Pediatric Cardiologist
Children's Memorial Hermann Hospital, Texas, United States
Mehul D. Patel, MD

Assistant Professor
The University of Texas Health Science Center at Houston
Houston, Texas, United States

Description of Clinical Presentation:

A 14-year-old obese male with Blount’s disease presented for cardiac magnetic resonance imaging (CMR) evaluation of hypertrophic cardiomyopathy (HCM). He was born in Germany with a prenatal diagnosis of cardiac malposition with no intracardiac anomalies. He moved to the United States at the age of 7 years where he was seen by multiple physicians for chest pain, with challenging echocardiographic evaluation due to limited acoustic windows. He was diagnosed with HCM at the age of 12 years with a distorted right ventricle (RV) and increased left ventricular (LV) mass and posterior wall thickness by echocardiography.

Diagnostic Techniques and Their Most Important Findings:

CMR evaluation showed extreme cardiac levoposition (figure 1) with abnormally elevated angle of clockwise rotation of 127 degrees. In addition, lung tissue was noted lying between the aortic root and main pulmonary artery (figure 2D) on axial balanced steady-state free precession and T1-weighted spin echo images. Complete absence of the parietal pericardium (CAP) was noted with increased prominence of epicardial fat, a blurry cardiopulmonary interface, and free-floating atrial appendages (figures 2 & 3). RV and LV sizes and systolic function were normal. There was mild LV hypertrophy with the thickest segment at the mid-ventricular inferolateral segment measuring 13 mm in comparison to the mid-septum at this level measuring 8.6 mm (figure 2B). The indexed LV mass measured 69 g/m2, with an abnormally elevated body surface area of 2.34 sq m. There was no late gadolinium enhancement.

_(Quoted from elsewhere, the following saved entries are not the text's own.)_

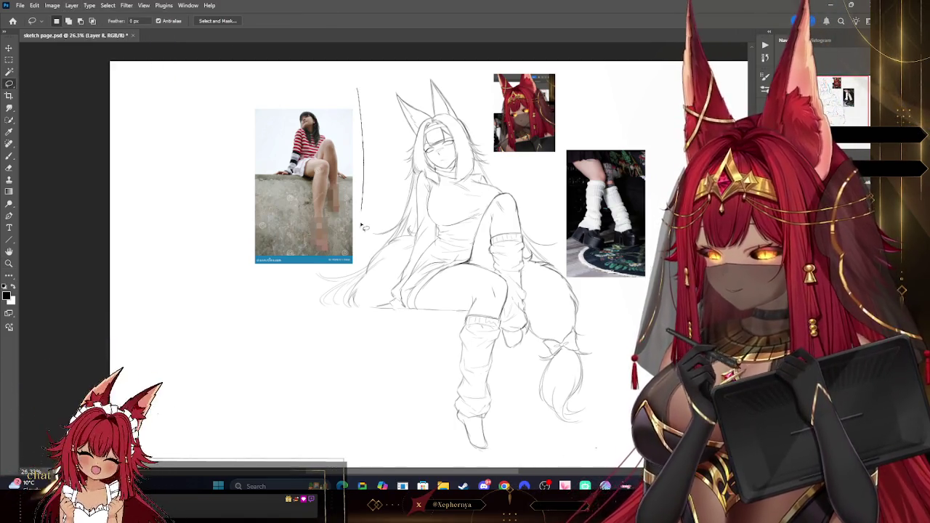
Cut and paste the sitting-girl photo onto its own layer and move it upper left
click(35, 5)
click(41, 57)
click(34, 5)
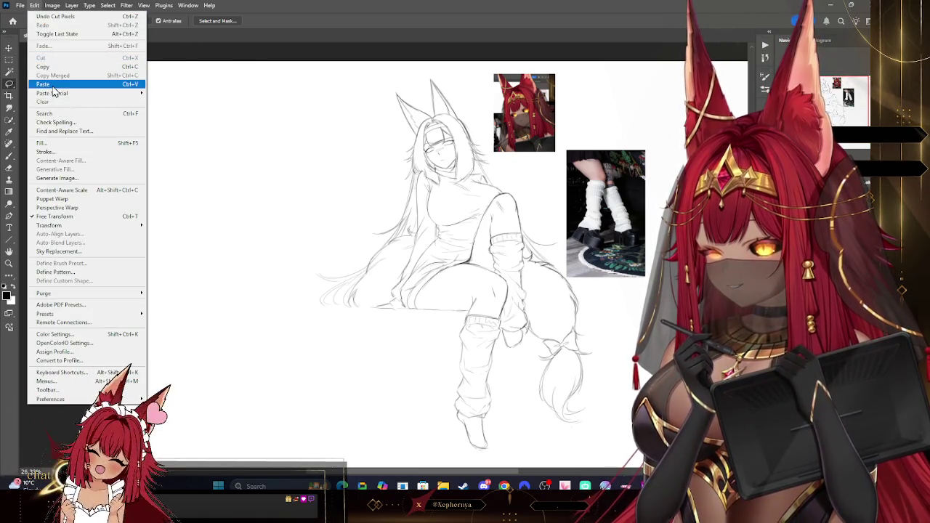
click(46, 84)
drag(444, 262, 242, 181)
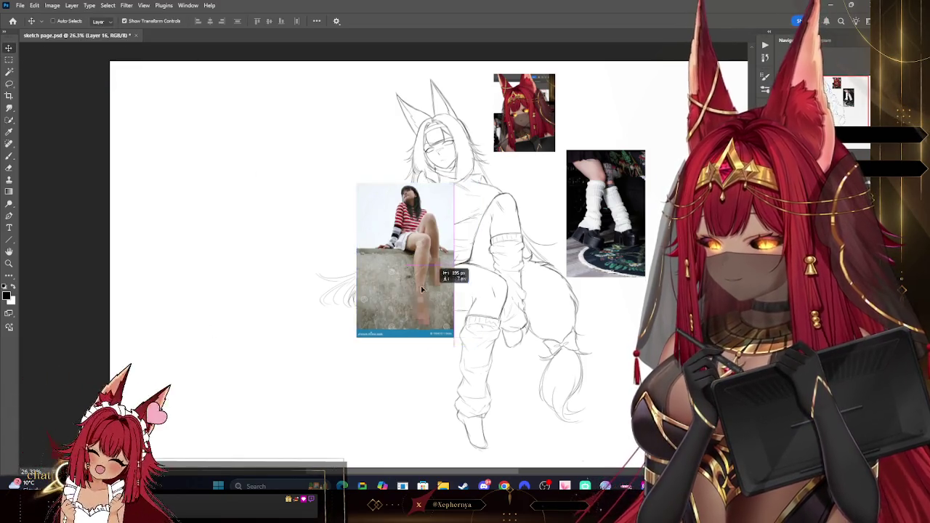
Make Layer 8 active and nudge the fox girl sketch up and to the left
click(8, 263)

Learning Points from this Case: This case highlights combined findings of CAP with HCM in a pediatric patient, which has hitherto not been reported. Our case demonstrates several key findings that point to the diagnosis of CAP, including increased cardiac rotation angle and lung tissue present between the aortic root and main pulmonary artery. Echocardiography is challenging in CAP due to shifted acoustic windows. Early use of CMR in patients with significant cardiac malposition can lead to early recognition and complete evaluation of other associated diseases such as HCM. CMR can provide useful guidance for optimal acoustic windows for required future follow up echocardiography exams.